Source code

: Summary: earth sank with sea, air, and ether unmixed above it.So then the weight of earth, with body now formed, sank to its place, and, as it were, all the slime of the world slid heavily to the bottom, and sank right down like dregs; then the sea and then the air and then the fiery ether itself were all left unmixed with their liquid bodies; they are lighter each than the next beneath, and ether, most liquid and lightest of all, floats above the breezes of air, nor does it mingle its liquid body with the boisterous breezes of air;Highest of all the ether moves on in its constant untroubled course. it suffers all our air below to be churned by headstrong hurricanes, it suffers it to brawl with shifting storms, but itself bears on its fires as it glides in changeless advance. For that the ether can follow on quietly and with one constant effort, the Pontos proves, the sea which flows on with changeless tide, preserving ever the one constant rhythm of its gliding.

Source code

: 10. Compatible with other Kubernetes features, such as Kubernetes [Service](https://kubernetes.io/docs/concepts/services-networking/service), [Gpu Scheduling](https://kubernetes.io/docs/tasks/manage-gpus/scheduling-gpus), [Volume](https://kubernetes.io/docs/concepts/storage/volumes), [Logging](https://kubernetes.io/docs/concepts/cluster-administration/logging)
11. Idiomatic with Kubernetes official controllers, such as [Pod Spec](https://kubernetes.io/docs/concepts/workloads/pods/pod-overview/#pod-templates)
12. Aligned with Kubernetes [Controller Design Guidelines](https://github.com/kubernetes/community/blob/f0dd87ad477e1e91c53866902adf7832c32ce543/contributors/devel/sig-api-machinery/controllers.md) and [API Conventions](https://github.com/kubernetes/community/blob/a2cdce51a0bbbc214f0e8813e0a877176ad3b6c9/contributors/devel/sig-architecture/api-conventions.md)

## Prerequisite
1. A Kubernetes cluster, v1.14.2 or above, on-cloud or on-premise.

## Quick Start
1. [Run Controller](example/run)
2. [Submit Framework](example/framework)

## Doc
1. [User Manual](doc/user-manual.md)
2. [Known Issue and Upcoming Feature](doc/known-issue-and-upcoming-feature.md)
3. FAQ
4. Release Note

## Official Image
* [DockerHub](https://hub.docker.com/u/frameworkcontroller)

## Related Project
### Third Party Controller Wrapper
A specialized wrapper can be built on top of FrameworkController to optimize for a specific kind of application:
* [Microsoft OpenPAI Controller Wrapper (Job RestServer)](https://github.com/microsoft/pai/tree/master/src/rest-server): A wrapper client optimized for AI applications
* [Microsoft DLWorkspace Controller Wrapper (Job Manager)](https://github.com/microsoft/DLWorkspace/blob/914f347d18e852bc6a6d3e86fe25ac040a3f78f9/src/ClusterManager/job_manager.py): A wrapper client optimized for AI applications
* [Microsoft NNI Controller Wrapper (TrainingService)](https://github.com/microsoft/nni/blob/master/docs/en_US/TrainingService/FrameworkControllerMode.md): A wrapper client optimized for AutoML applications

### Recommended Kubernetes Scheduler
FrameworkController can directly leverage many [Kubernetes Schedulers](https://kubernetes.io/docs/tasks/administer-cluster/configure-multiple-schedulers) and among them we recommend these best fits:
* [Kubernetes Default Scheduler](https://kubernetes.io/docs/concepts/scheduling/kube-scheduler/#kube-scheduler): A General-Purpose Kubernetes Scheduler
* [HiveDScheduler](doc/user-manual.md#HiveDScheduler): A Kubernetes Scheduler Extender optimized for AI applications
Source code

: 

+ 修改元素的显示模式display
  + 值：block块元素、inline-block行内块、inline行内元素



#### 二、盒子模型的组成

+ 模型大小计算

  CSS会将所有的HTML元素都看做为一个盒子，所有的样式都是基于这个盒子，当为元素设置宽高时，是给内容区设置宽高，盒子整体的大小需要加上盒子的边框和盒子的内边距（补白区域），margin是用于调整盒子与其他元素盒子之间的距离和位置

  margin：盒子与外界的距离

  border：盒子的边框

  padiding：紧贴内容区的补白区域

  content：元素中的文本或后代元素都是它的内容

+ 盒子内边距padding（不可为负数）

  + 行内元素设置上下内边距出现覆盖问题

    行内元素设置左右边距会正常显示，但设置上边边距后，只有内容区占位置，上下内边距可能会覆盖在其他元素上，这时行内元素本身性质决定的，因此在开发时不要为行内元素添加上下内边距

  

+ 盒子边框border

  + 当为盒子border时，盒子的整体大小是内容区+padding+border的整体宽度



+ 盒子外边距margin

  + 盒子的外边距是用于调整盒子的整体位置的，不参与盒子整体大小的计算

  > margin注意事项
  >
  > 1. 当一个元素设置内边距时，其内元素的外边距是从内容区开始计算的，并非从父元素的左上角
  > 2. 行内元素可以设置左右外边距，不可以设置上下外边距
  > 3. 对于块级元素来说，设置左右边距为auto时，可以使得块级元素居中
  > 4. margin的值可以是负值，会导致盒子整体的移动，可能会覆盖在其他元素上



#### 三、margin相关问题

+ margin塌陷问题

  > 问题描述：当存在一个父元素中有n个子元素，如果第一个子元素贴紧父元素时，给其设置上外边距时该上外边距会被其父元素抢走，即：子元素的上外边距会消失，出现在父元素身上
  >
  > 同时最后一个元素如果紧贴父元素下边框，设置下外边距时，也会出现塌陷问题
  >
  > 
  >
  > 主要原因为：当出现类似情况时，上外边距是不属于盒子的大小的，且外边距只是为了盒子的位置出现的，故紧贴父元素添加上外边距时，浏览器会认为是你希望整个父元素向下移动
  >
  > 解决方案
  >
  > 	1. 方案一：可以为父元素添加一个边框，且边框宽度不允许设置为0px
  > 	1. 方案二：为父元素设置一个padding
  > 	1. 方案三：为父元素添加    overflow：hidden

Problem:
From the rows above, pick out every line that contains the string "optimized", and copy each of those lines in full. Case counts when matching.

Exercise solution:
* [Microsoft OpenPAI Controller Wrapper (Job RestServer)](https://github.com/microsoft/pai/tree/master/src/rest-server): A wrapper client optimized for AI applications
* [Microsoft DLWorkspace Controller Wrapper (Job Manager)](https://github.com/microsoft/DLWorkspace/blob/914f347d18e852bc6a6d3e86fe25ac040a3f78f9/src/ClusterManager/job_manager.py): A wrapper client optimized for AI applications
* [Microsoft NNI Controller Wrapper (TrainingService)](https://github.com/microsoft/nni/blob/master/docs/en_US/TrainingService/FrameworkControllerMode.md): A wrapper client optimized for AutoML applications
* [HiveDScheduler](doc/user-manual.md#HiveDScheduler): A Kubernetes Scheduler Extender optimized for AI applications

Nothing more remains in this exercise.